# [Requirement]
Reproduce every line of the listing below word for word, leaving out the bracketed picture markers.
--------------------------------
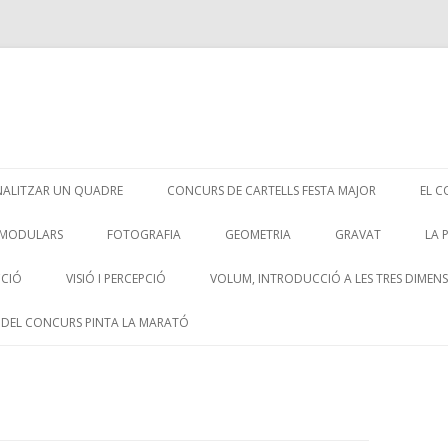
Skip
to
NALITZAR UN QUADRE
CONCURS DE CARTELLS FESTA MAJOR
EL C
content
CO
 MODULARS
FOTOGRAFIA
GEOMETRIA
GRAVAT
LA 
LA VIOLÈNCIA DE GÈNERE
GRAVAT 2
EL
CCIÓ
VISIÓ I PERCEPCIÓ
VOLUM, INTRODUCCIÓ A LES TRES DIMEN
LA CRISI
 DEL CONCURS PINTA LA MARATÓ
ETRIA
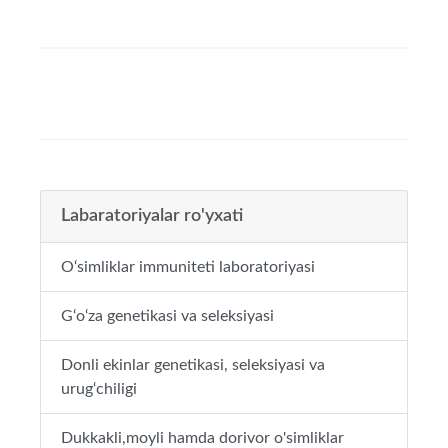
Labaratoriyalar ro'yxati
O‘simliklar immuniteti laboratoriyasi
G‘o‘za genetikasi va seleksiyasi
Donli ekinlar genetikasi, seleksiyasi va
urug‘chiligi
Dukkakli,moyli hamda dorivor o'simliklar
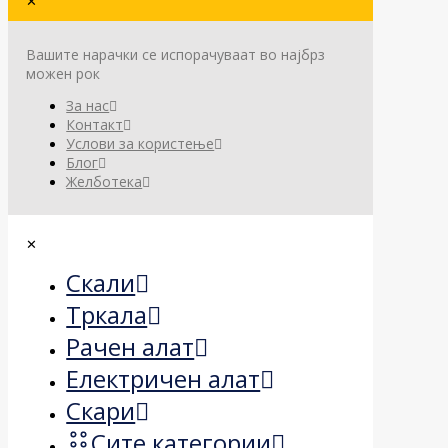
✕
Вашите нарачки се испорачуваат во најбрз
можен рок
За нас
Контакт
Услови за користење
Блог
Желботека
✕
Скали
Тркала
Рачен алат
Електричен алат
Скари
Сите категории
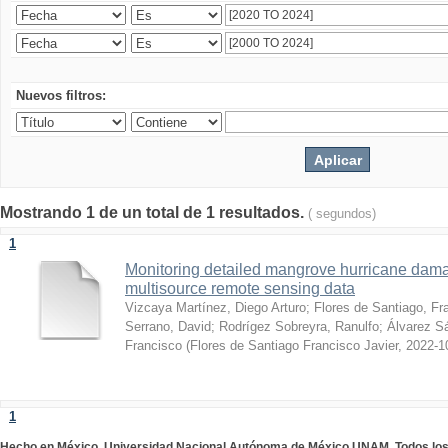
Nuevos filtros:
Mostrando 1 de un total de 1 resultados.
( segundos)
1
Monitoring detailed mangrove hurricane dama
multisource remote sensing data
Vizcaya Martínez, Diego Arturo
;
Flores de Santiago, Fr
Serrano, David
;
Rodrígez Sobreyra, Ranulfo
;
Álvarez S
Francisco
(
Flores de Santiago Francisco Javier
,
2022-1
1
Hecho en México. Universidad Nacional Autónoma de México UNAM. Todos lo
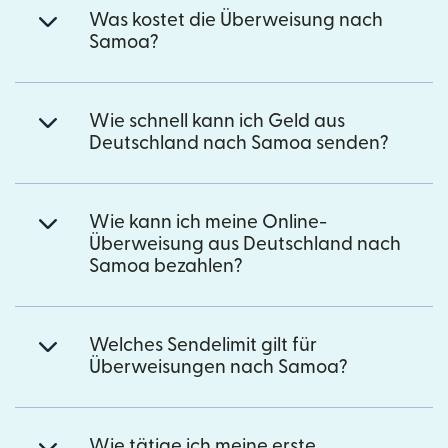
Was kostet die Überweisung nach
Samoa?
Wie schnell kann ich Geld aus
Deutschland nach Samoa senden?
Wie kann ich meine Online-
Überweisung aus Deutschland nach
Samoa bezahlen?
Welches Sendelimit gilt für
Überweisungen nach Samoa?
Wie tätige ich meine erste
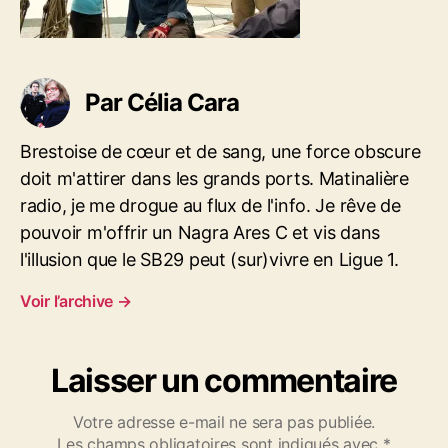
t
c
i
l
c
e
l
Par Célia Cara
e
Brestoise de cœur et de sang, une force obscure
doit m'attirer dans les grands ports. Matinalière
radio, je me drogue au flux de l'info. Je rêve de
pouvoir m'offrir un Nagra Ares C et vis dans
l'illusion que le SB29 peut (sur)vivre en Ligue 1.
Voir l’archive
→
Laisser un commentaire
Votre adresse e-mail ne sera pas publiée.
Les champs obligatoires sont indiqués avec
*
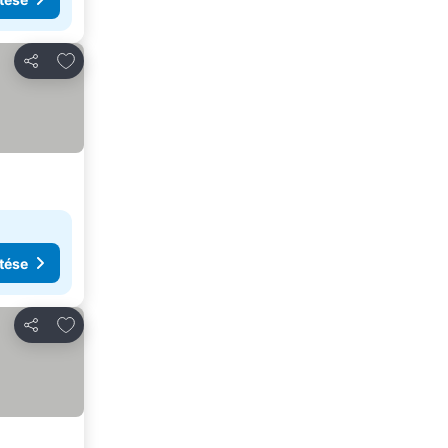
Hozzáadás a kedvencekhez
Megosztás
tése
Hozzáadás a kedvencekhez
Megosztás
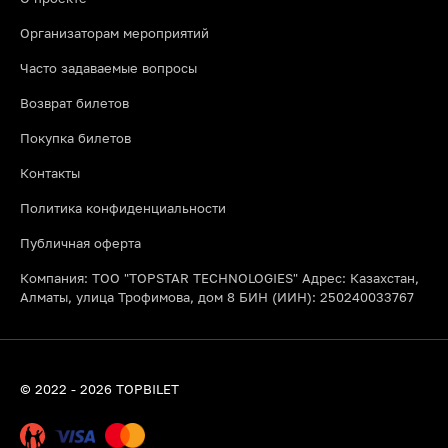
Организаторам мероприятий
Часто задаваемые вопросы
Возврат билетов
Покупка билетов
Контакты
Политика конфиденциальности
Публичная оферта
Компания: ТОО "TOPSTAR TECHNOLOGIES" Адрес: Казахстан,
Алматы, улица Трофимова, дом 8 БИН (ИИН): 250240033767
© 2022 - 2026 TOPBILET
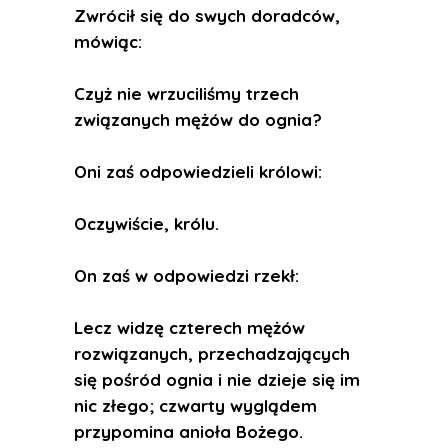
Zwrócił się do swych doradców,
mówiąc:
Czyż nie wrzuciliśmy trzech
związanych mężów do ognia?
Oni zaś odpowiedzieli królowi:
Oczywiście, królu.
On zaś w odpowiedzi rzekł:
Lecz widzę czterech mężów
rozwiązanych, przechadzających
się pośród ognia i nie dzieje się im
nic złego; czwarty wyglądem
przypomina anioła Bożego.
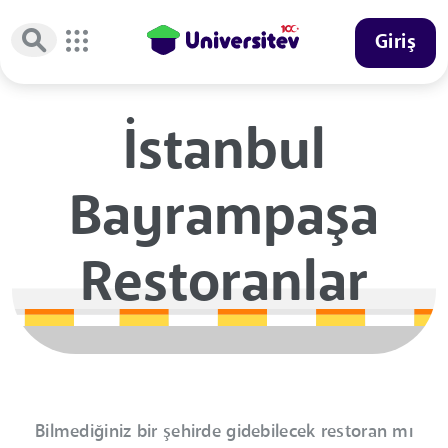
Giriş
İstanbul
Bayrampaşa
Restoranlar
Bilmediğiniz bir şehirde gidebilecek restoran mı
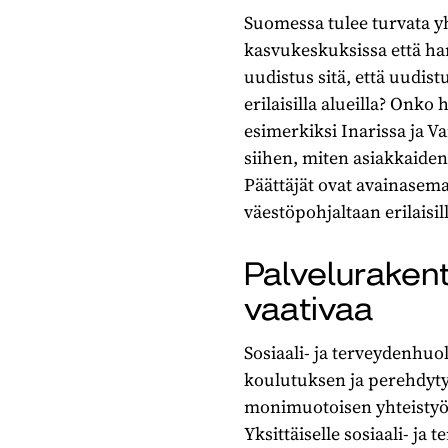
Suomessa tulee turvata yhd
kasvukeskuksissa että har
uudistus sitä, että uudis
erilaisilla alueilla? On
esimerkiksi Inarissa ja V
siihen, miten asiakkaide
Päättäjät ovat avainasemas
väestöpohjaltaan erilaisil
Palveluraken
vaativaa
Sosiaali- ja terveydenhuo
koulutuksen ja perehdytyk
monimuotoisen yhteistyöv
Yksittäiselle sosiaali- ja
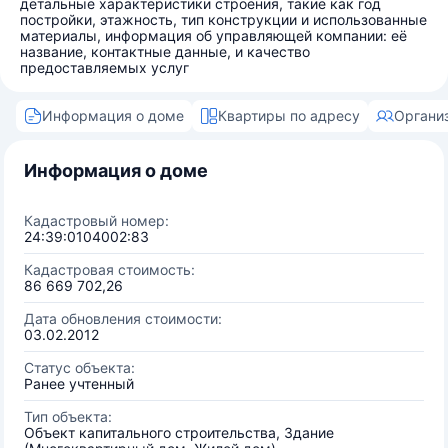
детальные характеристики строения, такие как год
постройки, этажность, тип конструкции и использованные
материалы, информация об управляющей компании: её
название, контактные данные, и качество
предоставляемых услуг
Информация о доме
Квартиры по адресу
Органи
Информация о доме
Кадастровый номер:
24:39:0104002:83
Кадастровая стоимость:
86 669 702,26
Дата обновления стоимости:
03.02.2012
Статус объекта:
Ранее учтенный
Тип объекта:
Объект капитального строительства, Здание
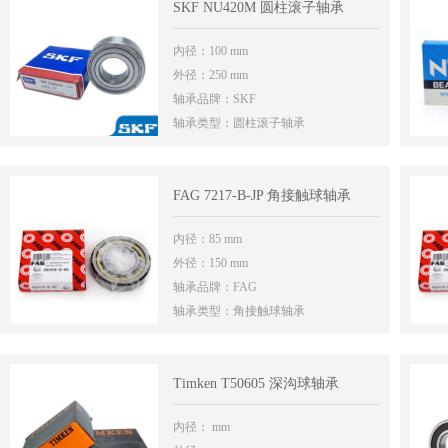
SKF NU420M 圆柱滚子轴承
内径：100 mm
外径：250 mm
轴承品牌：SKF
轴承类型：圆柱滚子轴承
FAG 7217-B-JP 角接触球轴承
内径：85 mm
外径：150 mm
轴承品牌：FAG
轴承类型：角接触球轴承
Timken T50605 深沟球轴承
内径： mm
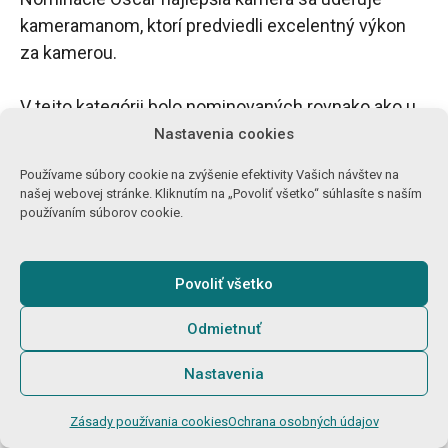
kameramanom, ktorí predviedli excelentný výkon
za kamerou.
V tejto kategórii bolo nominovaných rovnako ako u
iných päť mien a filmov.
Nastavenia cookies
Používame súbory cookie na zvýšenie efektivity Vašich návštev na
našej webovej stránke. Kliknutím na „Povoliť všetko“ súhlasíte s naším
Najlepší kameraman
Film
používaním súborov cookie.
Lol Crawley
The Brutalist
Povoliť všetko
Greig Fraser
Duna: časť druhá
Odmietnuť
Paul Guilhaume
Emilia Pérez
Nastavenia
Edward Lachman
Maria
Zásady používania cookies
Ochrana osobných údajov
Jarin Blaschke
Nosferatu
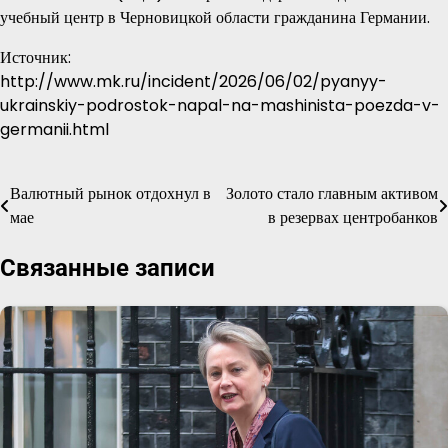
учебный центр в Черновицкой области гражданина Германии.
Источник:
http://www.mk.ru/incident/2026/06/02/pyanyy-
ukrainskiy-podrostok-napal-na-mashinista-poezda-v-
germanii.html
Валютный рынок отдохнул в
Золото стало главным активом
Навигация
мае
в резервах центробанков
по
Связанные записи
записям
--------------------------------
# [Output]
Skip
to
NALITZAR UN QUADRE
CONCURS DE CARTELLS FESTA MAJOR
EL C
content
CO
 MODULARS
FOTOGRAFIA
GEOMETRIA
GRAVAT
LA 
LA VIOLÈNCIA DE GÈNERE
GRAVAT 2
EL
CCIÓ
VISIÓ I PERCEPCIÓ
VOLUM, INTRODUCCIÓ A LES TRES DIMEN
LA CRISI
 DEL CONCURS PINTA LA MARATÓ
ETRIA
Labaratoriyalar ro'yxati
O‘simliklar immuniteti laboratoriyasi
G‘o‘za genetikasi va seleksiyasi
Donli ekinlar genetikasi, seleksiyasi va
urug‘chiligi
Dukkakli,moyli hamda dorivor o'simliklar
✕
Вашите нарачки се испорачуваат во најбрз
можен рок
За нас
Контакт
Услови за користење
Блог
Желботека
✕
Скали
Тркала
Рачен алат
Електричен алат
Скари
Сите категории
Nuevos filtros:
Mostrando 1 de un total de 1 resultados.
( segundos)
1
Monitoring detailed mangrove hurricane dama
multisource remote sensing data
Vizcaya Martínez, Diego Arturo
;
Flores de Santiago, Fr
Serrano, David
;
Rodrígez Sobreyra, Ranulfo
;
Álvarez S
Francisco
(
Flores de Santiago Francisco Javier
,
2022-1
1
Hecho en México. Universidad Nacional Autónoma de México UNAM. Todos lo
Was kostet die Überweisung nach
Samoa?
Wie schnell kann ich Geld aus
Deutschland nach Samoa senden?
Wie kann ich meine Online-
Überweisung aus Deutschland nach
Samoa bezahlen?
Welches Sendelimit gilt für
Überweisungen nach Samoa?
Wie tätige ich meine erste
t
c
i
l
c
e
l
Par Célia Cara
e
Brestoise de cœur et de sang, une force obscure
doit m'attirer dans les grands ports. Matinalière
radio, je me drogue au flux de l'info. Je rêve de
pouvoir m'offrir un Nagra Ares C et vis dans
l'illusion que le SB29 peut (sur)vivre en Ligue 1.
Voir l’archive
→
Laisser un commentaire
Votre adresse e-mail ne sera pas publiée.
Les champs obligatoires sont indiqués avec
*
Hozzáadás a kedvencekhez
Megosztás
tése
Hozzáadás a kedvencekhez
Megosztás
Организаторам мероприятий
Часто задаваемые вопросы
Возврат билетов
Покупка билетов
Контакты
Политика конфиденциальности
Публичная оферта
Компания: ТОО "TOPSTAR TECHNOLOGIES" Адрес: Казахстан,
Алматы, улица Трофимова, дом 8 БИН (ИИН): 250240033767
© 2022 - 2026 TOPBILET
Zwrócił się do swych doradców,
mówiąc:
Czyż nie wrzuciliśmy trzech
związanych mężów do ognia?
Oni zaś odpowiedzieli królowi:
Oczywiście, królu.
On zaś w odpowiedzi rzekł:
Lecz widzę czterech mężów
rozwiązanych, przechadzających
się pośród ognia i nie dzieje się im
nic złego; czwarty wyglądem
przypomina anioła Bożego.
Giriş
İstanbul
Bayrampaşa
Restoranlar
Bilmediğiniz bir şehirde gidebilecek restoran mı
Suomessa tulee turvata yhd
kasvukeskuksissa että har
uudistus sitä, että uudis
erilaisilla alueilla? On
esimerkiksi Inarissa ja V
siihen, miten asiakkaide
Päättäjät ovat avainasemas
väestöpohjaltaan erilaisil
Palveluraken
vaativaa
Sosiaali- ja terveydenhuo
koulutuksen ja perehdytyk
monimuotoisen yhteistyöv
Yksittäiselle sosiaali- ja
детальные характеристики строения, такие как год
постройки, этажность, тип конструкции и использованные
материалы, информация об управляющей компании: её
название, контактные данные, и качество
предоставляемых услуг
Информация о доме
Квартиры по адресу
Органи
Информация о доме
Кадастровый номер:
24:39:0104002:83
Кадастровая стоимость:
86 669 702,26
Дата обновления стоимости:
03.02.2012
Статус объекта:
Ранее учтенный
Тип объекта:
Объект капитального строительства, Здание
SKF NU420M 圆柱滚子轴承
内径：100 mm
外径：250 mm
轴承品牌：SKF
轴承类型：圆柱滚子轴承
FAG 7217-B-JP 角接触球轴承
内径：85 mm
外径：150 mm
轴承品牌：FAG
轴承类型：角接触球轴承
Timken T50605 深沟球轴承
内径： mm
kameramanom, ktorí predviedli excelentný výkon
za kamerou.
V tejto kategórii bolo nominovaných rovnako ako u
iných päť mien a filmov.
Nastavenia cookies
Používame súbory cookie na zvýšenie efektivity Vašich návštev na
našej webovej stránke. Kliknutím na „Povoliť všetko“ súhlasíte s naším
Najlepší kameraman
Film
používaním súborov cookie.
Lol Crawley
The Brutalist
Povoliť všetko
Greig Fraser
Duna: časť druhá
Odmietnuť
Paul Guilhaume
Emilia Pérez
Nastavenia
Edward Lachman
Maria
Zásady používania cookies
Ochrana osobných údajov
Jarin Blaschke
Nosferatu
учебный центр в Черновицкой области гражданина Германии.
Источник:
http://www.mk.ru/incident/2026/06/02/pyanyy-
ukrainskiy-podrostok-napal-na-mashinista-poezda-v-
germanii.html
Валютный рынок отдохнул в
Золото стало главным активом
Навигация
мае
в резервах центробанков
по
Связанные записи
записям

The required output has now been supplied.